By Adam Ferraresi, March 11, 2025
Perched atop the cliffs of La Jolla, overlooking an ocean that cares little for the fleeting wealth of those who gaze upon it, stands a $40 million testament to America’s ruling class. Enes Yilmazer, a modern-day courtier of luxury, tours this architectural marvel—7,808 square feet of sleek surfaces, curated opulence, and the illusion of permanence. The estate, with its seven bedrooms and six baths, sprawls across a mere 0.42-acre plot, a symbol not of abundance, but of scarcity—of land, of access, of a world increasingly cordoned off for the few.
But this is America, and this is California, where to live well—truly well—does not require $40 million. Yet for those who can burn such sums without consequence, the price is merely an abstraction. Here, you do not pay for the structure itself; you pay for exclusivity, for the privilege of isolation, for the assurance that the struggles of the many remain comfortably out of sight.

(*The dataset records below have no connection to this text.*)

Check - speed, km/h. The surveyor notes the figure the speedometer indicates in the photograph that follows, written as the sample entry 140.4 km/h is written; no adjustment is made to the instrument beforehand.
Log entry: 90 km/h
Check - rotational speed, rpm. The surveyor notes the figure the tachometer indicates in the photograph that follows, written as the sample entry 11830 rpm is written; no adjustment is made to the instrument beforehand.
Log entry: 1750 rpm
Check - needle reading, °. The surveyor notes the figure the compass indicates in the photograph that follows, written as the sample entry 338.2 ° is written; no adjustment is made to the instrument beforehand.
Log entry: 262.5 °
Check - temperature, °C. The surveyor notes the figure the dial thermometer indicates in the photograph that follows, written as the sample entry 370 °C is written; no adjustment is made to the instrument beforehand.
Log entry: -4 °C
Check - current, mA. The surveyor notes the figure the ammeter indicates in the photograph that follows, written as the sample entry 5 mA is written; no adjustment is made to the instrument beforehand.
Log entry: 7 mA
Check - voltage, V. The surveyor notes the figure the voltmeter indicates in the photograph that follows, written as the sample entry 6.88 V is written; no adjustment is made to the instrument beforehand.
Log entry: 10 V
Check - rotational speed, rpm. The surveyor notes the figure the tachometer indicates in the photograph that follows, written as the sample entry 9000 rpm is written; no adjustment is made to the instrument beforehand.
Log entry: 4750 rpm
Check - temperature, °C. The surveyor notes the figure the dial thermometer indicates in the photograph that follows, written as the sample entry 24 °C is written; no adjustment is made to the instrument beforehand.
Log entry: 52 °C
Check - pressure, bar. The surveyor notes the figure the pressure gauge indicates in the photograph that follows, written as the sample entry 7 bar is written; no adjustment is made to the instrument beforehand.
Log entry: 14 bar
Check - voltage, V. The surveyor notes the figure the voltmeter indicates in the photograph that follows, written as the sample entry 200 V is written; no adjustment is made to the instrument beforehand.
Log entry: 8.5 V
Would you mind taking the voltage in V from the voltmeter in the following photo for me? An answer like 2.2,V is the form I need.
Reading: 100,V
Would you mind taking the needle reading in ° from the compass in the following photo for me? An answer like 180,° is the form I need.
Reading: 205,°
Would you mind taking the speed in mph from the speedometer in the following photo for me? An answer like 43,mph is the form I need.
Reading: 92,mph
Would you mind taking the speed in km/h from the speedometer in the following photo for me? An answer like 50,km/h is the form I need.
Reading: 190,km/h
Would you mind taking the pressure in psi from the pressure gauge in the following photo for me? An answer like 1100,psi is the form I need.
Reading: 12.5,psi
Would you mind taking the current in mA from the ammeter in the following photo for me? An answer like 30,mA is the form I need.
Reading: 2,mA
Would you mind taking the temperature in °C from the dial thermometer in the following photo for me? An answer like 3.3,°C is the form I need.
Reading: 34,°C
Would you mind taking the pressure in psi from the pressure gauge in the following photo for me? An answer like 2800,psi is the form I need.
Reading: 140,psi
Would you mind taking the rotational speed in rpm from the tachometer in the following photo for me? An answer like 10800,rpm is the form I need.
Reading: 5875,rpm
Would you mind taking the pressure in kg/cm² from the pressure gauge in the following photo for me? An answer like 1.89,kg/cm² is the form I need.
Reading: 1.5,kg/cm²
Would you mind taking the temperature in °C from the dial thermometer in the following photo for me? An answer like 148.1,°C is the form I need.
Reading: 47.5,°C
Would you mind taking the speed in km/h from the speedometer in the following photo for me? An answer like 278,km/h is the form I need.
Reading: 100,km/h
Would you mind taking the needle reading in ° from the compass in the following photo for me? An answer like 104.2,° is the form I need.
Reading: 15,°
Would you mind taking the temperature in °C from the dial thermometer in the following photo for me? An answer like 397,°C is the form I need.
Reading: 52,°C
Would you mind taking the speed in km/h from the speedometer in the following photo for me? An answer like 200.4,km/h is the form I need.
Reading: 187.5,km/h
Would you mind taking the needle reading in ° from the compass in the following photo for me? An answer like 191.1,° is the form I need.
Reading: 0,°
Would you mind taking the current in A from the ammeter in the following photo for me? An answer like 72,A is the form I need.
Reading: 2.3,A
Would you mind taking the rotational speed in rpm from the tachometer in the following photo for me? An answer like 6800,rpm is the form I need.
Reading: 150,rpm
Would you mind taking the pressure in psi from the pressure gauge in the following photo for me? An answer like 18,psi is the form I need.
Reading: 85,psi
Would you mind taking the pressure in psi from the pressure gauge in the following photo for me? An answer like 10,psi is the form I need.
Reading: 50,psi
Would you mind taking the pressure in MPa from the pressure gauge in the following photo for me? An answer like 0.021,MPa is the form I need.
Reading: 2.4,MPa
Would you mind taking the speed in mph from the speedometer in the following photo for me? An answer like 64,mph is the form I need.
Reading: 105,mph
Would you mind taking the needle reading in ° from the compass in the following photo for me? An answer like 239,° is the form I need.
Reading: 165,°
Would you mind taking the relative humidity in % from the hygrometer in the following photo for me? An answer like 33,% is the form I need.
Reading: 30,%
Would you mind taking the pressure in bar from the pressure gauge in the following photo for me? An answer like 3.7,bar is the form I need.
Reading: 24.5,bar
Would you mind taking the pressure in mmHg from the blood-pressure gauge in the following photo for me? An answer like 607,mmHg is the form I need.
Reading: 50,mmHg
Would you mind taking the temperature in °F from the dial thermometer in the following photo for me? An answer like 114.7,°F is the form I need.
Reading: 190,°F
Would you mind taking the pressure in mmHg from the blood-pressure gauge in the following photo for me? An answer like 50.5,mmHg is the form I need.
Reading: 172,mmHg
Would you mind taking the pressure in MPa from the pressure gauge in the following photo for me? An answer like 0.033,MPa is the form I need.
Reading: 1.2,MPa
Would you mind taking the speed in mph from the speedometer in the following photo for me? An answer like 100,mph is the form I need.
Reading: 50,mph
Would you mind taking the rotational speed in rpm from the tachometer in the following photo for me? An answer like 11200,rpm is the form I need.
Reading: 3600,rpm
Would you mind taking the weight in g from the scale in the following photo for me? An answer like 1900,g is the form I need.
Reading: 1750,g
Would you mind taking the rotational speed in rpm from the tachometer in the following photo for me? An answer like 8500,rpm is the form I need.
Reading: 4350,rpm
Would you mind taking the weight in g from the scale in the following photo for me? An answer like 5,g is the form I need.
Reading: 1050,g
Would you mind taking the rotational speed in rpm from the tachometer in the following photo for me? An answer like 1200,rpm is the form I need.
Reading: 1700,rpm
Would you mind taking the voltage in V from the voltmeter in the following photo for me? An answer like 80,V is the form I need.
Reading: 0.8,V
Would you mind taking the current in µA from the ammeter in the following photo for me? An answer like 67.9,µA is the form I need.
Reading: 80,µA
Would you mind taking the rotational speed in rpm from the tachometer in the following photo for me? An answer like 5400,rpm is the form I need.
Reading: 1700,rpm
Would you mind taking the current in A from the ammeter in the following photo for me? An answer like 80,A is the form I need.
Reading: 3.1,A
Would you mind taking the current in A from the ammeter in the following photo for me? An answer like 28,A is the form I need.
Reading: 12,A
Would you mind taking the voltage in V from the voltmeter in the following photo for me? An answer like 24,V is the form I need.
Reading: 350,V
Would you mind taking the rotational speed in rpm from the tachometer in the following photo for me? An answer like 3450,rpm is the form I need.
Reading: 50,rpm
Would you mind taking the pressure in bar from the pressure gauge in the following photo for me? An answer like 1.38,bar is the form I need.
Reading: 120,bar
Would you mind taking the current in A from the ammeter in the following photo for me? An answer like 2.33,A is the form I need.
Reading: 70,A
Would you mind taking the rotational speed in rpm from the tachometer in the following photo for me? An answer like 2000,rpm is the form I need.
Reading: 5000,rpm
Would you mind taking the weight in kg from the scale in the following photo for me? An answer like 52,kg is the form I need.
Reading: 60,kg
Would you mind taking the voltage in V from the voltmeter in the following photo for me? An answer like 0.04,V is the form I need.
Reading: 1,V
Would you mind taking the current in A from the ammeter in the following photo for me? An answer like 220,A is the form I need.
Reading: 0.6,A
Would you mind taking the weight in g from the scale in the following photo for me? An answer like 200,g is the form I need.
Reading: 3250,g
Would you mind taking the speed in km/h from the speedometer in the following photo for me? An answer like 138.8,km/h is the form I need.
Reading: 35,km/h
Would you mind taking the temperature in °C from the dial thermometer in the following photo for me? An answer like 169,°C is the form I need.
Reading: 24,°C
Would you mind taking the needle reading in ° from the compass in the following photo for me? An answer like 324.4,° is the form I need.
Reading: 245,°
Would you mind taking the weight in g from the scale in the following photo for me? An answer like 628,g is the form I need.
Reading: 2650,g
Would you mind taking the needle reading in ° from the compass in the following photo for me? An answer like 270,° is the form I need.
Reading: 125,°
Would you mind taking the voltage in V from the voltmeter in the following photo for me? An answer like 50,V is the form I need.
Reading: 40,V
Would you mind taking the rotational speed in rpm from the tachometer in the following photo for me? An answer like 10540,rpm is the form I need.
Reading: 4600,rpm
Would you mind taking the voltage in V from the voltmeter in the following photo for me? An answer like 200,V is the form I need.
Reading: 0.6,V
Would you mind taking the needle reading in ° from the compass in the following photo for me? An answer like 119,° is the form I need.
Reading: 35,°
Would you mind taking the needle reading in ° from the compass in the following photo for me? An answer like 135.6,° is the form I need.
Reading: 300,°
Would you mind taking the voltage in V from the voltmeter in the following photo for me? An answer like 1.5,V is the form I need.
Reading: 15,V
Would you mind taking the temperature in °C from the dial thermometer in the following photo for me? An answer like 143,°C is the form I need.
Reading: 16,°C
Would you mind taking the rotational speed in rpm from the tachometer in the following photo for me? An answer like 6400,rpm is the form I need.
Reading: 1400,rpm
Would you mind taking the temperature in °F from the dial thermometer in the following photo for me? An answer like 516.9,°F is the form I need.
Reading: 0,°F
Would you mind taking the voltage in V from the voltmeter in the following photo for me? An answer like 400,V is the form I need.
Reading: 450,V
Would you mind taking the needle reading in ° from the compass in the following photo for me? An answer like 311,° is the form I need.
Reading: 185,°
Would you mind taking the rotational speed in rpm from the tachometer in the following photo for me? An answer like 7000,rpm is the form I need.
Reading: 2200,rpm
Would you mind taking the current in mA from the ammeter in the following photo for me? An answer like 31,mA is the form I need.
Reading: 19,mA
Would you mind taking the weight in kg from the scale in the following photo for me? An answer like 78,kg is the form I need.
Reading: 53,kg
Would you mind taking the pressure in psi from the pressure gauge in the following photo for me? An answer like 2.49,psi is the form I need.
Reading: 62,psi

One could build a similar home elsewhere for a fraction of the cost, but this is not about value—it is about spectacle, about reinforcing a hierarchy that dictates who may stand atop the cliffs and who must remain below. And so the machine turns, churning out ever more palatial retreats for the ultra-rich, even as the working class is evicted from cities they can no longer afford.
To some, this mansion is a dream. To others, it is a reminder that in a nation where capital reigns, the distance between wealth and suffering is measured in square footage and ocean views.